I have been to our meeting, and quite interesting it was too. (You may have read the post below first! Sorry they are both long. Please stick with it. It makes sense in the end!))
What came out? Well the poor police sergeant took a bit of heat. He was regaled (well, harangued really) with story after story of incidents of a) inability to report crime to a human being (always the centralised voice mail) b) the lack of response when crime was successfully reported and c) the complete failure to do anything meaningful or effective to those known to be the culprits.
The Sergeant asked for us to help to provide evidence, to stand up and be counted, but then confirmed that photographing or videoing anti social behaviour or crime was of no help. He asks the village to provide a statement and "expose" themselves (metaphorically) to the culprits but then admits that nothing ever happens. The evidence won't stand up, the CPS won't touch it, and the ASBO kids remain free to wreek their revenge in the full knowledge that the cycle will repeat itself, whatever they do.
Buckden is full of people who would dearly love to provide evidence and deal with these people effectively. They know exactly who the ten or so young people are in the village who most need to be dealt with severely and effectively. They know exactly where and when things happen and in a great many cases they know exactly who is doing it.
But when they try to inform the police in real time via the "centralised answering service" (for which they must have the obligatory "targets for customer service") nobody answers; if they do get through nobody comes; and if they do come they prove to be impotent without the "right sort of evidence" to bring a prosecution. In such circumstances, it is easy to see why people give up.

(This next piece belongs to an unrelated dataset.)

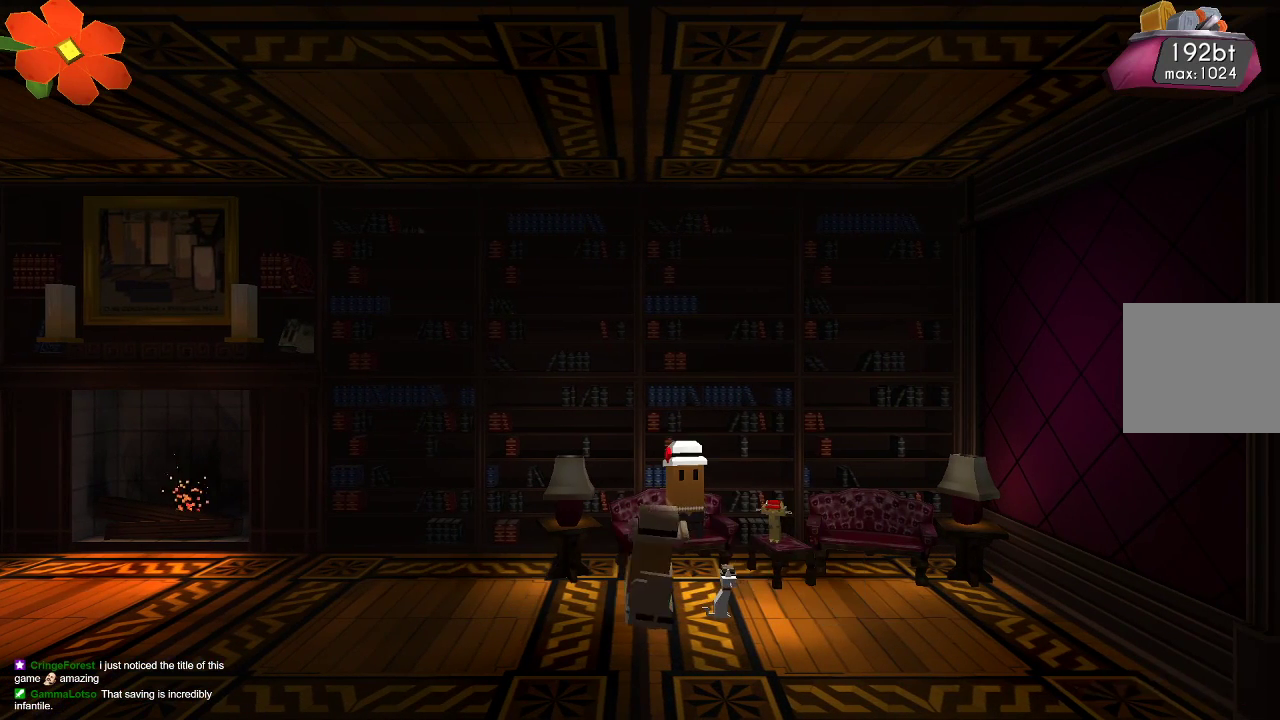
{"buttons": [], "left_stick": "center", "right_stick": "center", "events": [[100, "left_stick", "right"], [267, "left_stick", "center"]]}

Ultimately, the system, over which our lowly Sergeant has absolutely no control, does not want to pursue this sort of ASB or low level crime and harrassment. Under the current rules of evidence, it is simply too hard to achieve a conviction, so the resources afforded to trying are frankly wasted. They are forced to police by "targets" and "customer satisfaction levels". But we are not customers. We are citizens, just like them.
Unable to prosecute and punish, they try instead to tackle matters by deterrence and engagement. It is pretty much all that is left to them, but the vandalism, harrassment and verbal abuse is left unchecked. These people are mobile enough to avoid deterrence and are the last people to engage. As I eventually said, engagement is my problem, as Councillor. We can engage all we like, however, but only if he delivers the firmer policing that must accompany it.
What is missing is that level of policing that used to exist just underneath the legal radar. Real policing that used to know communities inside out and knew exactly who to go to when something happened. Moreover it was robust policing that knew exactly how far to go to make sure that their discipline was effective in keeping a tight lid on ASB. It made the odd mistake but on the whole it steered generations of kids through the joys of adolescence with a firm hand, with the support of the community (including their parents) but without criminalising them.
This policing existed right up until the mid Nineties, when a certain person deliberately commissioned a report to undermine the a national institution that would best reflect the dawn of a new style of government.
Macpherson delivered and the police were destroyed in a single day. Every community has paid the price ever since.
I was wrong, in my post below, to look look for a problem spanning twenty years and I was wrong to search among the youth and their parents. The problem lies in the government and their attitude, the Human Rights Act that protects the perpetrators of crime at the expense of the general public and a police force who are made to serve us with both arms and legs tied behind their backs.